▸ Task requirements
**1)** Retype the passage about data in medical care word for word, from "Yes we on the" up to and including "it doesn't exist.".
**2)** For the passage about data in medical care, mark each statement (a), (b) and (c) yes or no, and quote the words from the passage that settle it.
(a) The case manager said that anything not written in the data doesn't exist.
(b) The writer says standards are set mainly by big companies.
(c) A physician suggested that health care is one of the biggest drivers of the economy right now.
**3)** Carry on with the passage about data in medical care, picking up right after its last sentence.

▸ Passage for review
Michelle who is one of my favorite writers, indeed if I was younger and she was available....

Yes we on the front lines of medical care are forced to spend ALL our time collecting and responding to data and data points, and formats, and numbers.  The personal touch between patient and doctor and decision making is being taken away.  Standards are set primarily by government but the big companies are also using the data to extract every single dime out of humanities daily lives.

A case manager at one of the hospitals I go to recently said to me it is all about the data.  Everything we do is for the data.  Data can be manipulated.  It can be falsified.  She said if it isn't written in the data - it doesn't exist.

Hospitals, dialysis, pharmacies, pharmacy benefits managers, pharmaceuticals, urgent care centers, nursing homes are all consolidating and being run by big corporations.  Most of this is I think funded via Wall Street.  One astute physician suggested how health care is one of the biggest and only drivers of the economy right now.  So the 1000 dollar suits are focusing on health care.  No one can compete with their billions to throw around.

▸ Extracted entries

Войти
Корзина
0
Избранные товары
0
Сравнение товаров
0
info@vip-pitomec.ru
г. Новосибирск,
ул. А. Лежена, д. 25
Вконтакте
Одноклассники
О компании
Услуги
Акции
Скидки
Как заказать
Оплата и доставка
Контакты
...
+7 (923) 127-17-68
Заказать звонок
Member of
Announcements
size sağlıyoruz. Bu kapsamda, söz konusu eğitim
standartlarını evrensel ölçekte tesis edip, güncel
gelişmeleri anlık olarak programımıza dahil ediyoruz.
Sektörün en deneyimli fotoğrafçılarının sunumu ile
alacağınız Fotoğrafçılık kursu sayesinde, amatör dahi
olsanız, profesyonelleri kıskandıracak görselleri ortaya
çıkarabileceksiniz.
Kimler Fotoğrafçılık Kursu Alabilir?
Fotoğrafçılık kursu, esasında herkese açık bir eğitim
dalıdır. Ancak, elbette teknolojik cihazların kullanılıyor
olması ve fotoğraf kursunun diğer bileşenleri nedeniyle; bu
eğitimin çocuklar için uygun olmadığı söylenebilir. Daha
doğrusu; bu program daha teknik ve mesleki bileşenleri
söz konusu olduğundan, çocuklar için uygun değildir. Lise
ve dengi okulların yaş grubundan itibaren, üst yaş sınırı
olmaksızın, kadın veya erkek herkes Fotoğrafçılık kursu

▸ Answers by item
**1)**
Yes we on the front lines of medical care are forced to spend ALL our time collecting and responding to data and data points, and formats, and numbers.  The personal touch between patient and doctor and decision making is being taken away.  Standards are set primarily by government but the big companies are also using the data to extract every single dime out of humanities daily lives.

A case manager at one of the hospitals I go to recently said to me it is all about the data.  Everything we do is for the data.  Data can be manipulated.  It can be falsified.  She said if it isn't written in the data - it doesn't exist.

**2)**
(a) Yes: "She said if it isn't written in the data - it doesn't exist."
(b) No: "Standards are set primarily by government but the big companies are also using the data to extract every single dime out of humanities daily lives."
(c) Yes: "One astute physician suggested how health care is one of the biggest and only drivers of the economy right now."

**3)**
(The energy sector could also do well if the liberal machine would get the hell out of the way.)

There are more jobs there will be more efficiencies.  I don't know if care will necessarily be better or not.  One definite thing is that the way it is measured will certainly be distorted to reflect that it is.
One professor who used to do a lot of research pointed out - it is all in the way one measure it. 

The data points that are shoved in front of us are the measurements used to reflect better care.  We will not see other issues that are not being measured. 

I can go on a hospital floor and see rows of nurses sitting at computers.  In some locations I have actually had to scramble to even get to a computer terminal before the nurse gets there.  Or vice a versa.

We can see first hand how every single human endeavor is being manipulated to squeeze every single penny out of our existence.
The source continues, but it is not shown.